**DATA TO PROCESS:**

■ ■ ■ ■ ■ ■ ■

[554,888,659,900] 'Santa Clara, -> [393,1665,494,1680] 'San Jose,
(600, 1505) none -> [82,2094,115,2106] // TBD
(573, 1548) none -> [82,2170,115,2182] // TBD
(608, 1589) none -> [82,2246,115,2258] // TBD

■ ■ ■ ■ ■ ■ ■

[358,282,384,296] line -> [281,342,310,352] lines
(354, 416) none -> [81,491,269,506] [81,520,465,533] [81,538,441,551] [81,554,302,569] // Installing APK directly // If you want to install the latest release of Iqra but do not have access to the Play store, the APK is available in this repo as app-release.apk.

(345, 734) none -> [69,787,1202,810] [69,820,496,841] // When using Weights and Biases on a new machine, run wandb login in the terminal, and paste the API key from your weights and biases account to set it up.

■ ■ ■ ■ ■ ■ ■

**WHAT YOU NEED TO DO:** Taking the lines above, repeat exactly those from the line that contains "(600, 1505) none -> [82,2094,115,2106] // TBD" through the line that contains "(608, 1589) none -> [82,2246,115,2258] // TBD", and both of those lines as well. Include nothing else.

**ANSWER BOX:**
(600, 1505) none -> [82,2094,115,2106] // TBD
(573, 1548) none -> [82,2170,115,2182] // TBD
(608, 1589) none -> [82,2246,115,2258] // TBD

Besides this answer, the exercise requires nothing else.